2

I was reading this paper where they are stating the following:

We also use the T-Test to test the significance of GMAN in 1 hour ahead prediction compared to Graph WaveNet. The p-value is less than 0.01, which demonstrates that GMAN statistically outperforms Graph WaveNet.

What does "Model A statistically outperforms B" mean in this context? And how should the p-value threshold be selected?

nbro
  • 39,006
  • 12
  • 98
  • 176
razvanc92
  • 1,108
  • 7
  • 18
  • 1
    You should read about hypothesis testing, null hypothesis, and p-values. These are basic statistical concepts. Maybe [Khan Academy](https://www.khanacademy.org/math/statistics-probability/significance-tests-one-sample) is a good place to start. The value of $p$ is typically a hyper-parameter and needs to be chosen before the experiment. To understand why, you should first understand the meaning of the p-value, which actually takes a little bit of time to grasp. – nbro Jul 03 '20 at 22:58

1 Answers1

4

Most model-fitting is stochastic, so you get different parameters every time you train, and you usually can't say that one algorithm will always give you a better-performing model.

However, since you can retrain many times to get a distribution of models, you can use a statistical test like the T-Test to say "algorithm A usually produces a better model than algorithm B," which is what they mean by "statistically outperforms."

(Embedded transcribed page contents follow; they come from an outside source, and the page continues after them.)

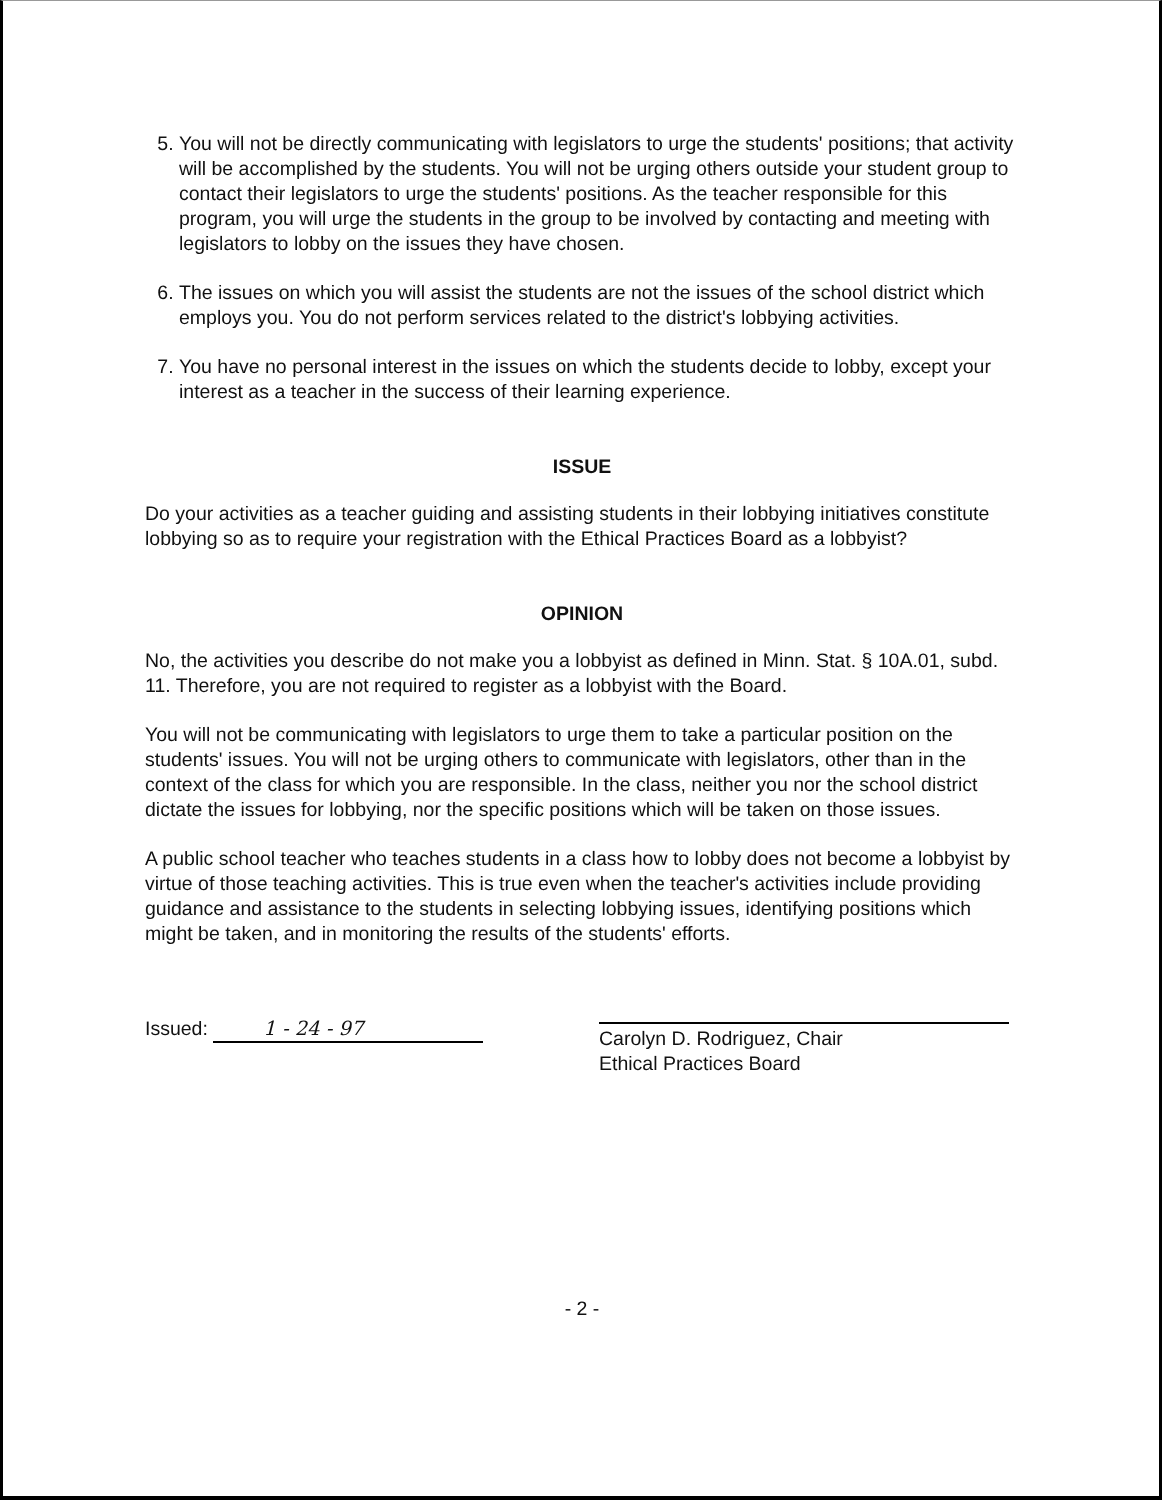5. You will not be directly communicating with legislators to urge the students' positions; that activity will be accomplished by the students. You will not be urging others outside your student group to contact their legislators to urge the students' positions. As the teacher responsible for this program, you will urge the students in the group to be involved by contacting and meeting with legislators to lobby on the issues they have chosen.
6. The issues on which you will assist the students are not the issues of the school district which employs you. You do not perform services related to the district's lobbying activities.
7. You have no personal interest in the issues on which the students decide to lobby, except your interest as a teacher in the success of their learning experience.
ISSUE
Do your activities as a teacher guiding and assisting students in their lobbying initiatives constitute lobbying so as to require your registration with the Ethical Practices Board as a lobbyist?
OPINION
No, the activities you describe do not make you a lobbyist as defined in Minn. Stat. § 10A.01, subd. 11. Therefore, you are not required to register as a lobbyist with the Board.
You will not be communicating with legislators to urge them to take a particular position on the students' issues. You will not be urging others to communicate with legislators, other than in the context of the class for which you are responsible. In the class, neither you nor the school district dictate the issues for lobbying, nor the specific positions which will be taken on those issues.
A public school teacher who teaches students in a class how to lobby does not become a lobbyist by virtue of those teaching activities. This is true even when the teacher's activities include providing guidance and assistance to the students in selecting lobbying issues, identifying positions which might be taken, and in monitoring the results of the students' efforts.
Issued: 1 - 24 - 97
Carolyn D. Rodriguez, Chair
Ethical Practices Board
- 2 -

p-value is usually set by consensus in the field. The higher the p-value, the less confidence you have that there's a statistical difference between the distribution of values being compared. 0.1 might be normal in a field where data is very expensive to collect (like risky, long-term studies of humans), but in machine learning, it's usually easy enough to retrain a model that 0.01 is common, and demonstrates very high confidence. To know more about selecting and interpreting the values, I recommend Wikipedia's page on statistical significance.

alltom
  • 176
  • 3